Aaltodoc publication archive (Aalto University institutional repository)
School of Business | Department of Information and Service Economy | Logistics | 2011
Thesis number: 12678
Total cost based decision support model for strategic sourcing – Case sourcing of MRO equipment in a process industry company
|Title:||Total cost based decision support model for strategic sourcing – Case sourcing of MRO equipment in a process industry company|
|Year:||2011 Language: eng|
|Department:||Department of Information and Service Economy|
|Index terms:||logistiikka; logistics; päätöksenteko; decision making; ohjausjärjestelmät; control systems; hankinnat; purchasing; omistus; ownership; kustannukset; costs|
|Key terms:||decision support systems; integer programming; purchasing; total cost of ownership|
In the globalized supply markets of today, industrial firms’ need to consider total cost of ownership (TCO) in their sourcing decisions is emphasized. The decision making involves consideration of many other costs than purchase price, such as transportation costs and quality costs. Common supplier selection methods may not be able to fully consider the actual costs of doing business with the suppliers and address the strategic considerations related to supplier selection, e.g. decisions on how many suppliers should be chosen and how much business should be awarded to them.
Research problem of this study is how to select sourcing strategies that minimize TCO of a particular commodity. The purpose of the study is to build a decision support model to support selection of sourcing strategies from total cost of ownership (TCO) perspective. The first objective is to construct a total cost of ownership based quantitative optimization model for supplier selection in a global sourcing environment. Another objective is to apply the model in the empirical part of this study for the sourcing of selected MRO product group in the case company to analyze current and optional sourcing strategies from TCO perspective and to identify savings opportunities. The data for the empirical part was collected from the case company’s databases.

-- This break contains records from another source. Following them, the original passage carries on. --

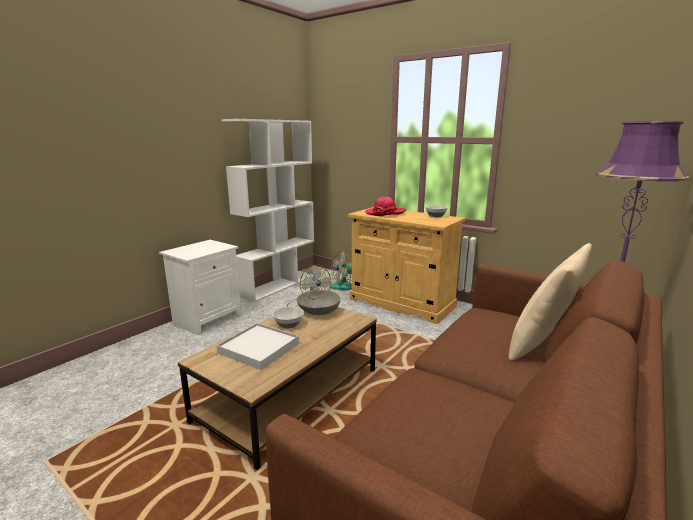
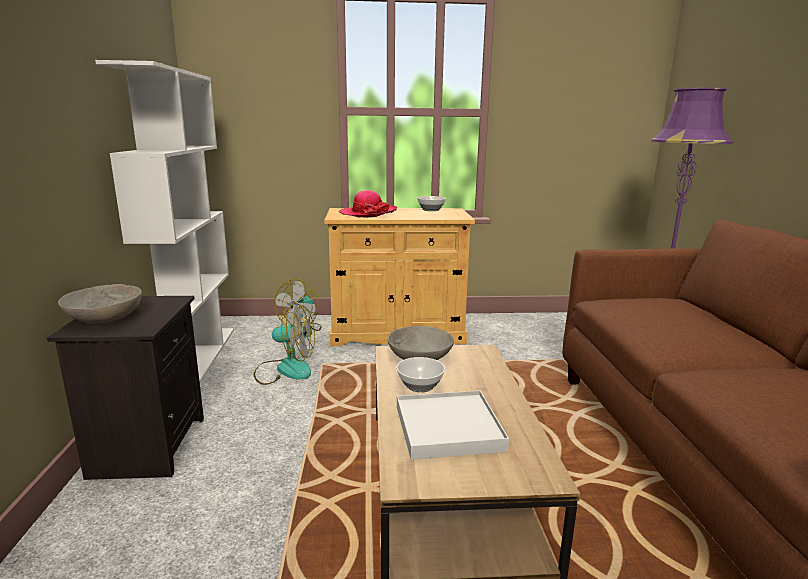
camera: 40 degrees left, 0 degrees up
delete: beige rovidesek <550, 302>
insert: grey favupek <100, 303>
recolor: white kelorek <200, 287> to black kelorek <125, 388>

The TCO based deterministic integer linear programming (ILP) model for supplier selection developed in this study enables the determination of TCO optimal sourcing strategies in a multi-product, multi-supplier, multi-period, multi-factory environment. The model provides a TCO-optimal choice of suppliers, amount of business awarded to them as well as cost-optimal inventory and ordering policies during the selected planning horizon at the product item –level. In contrast to most models presented in the literature, it covers sourcing of products to multiple facilities in different geographical locations, quantifying the potential cost trade-offs between shorter lead times and lower transportation/inventory costs through local sourcing and cost benefits e.g. through volume consolidation to global suppliers. Moreover, the model takes into account demand predictability by introduction of demand predictability parameters.
The empirical analysis showed a 19% TCO-savings potential in the current sourcing strategy of the studied MRO product group at the case company. The savings could be realized through detailed analysis of price/quality-optimal suppliers at item level, negotiating improved volume discount schemes, introduction of a selective quality inspection policy on supplier by supplier basis based on their quality record, and increasing direct sourcing from manufacturers while simultaneously optimizing inventory levels. Effect of demand predictability on the optimized TCO was shown to be at most 3%. The TCO optimal supplier selection was shown to be quite insensitive to both demand predictability and demand level of the studied product group.
Master's theses are stored at Learning Centre in Otaniemi.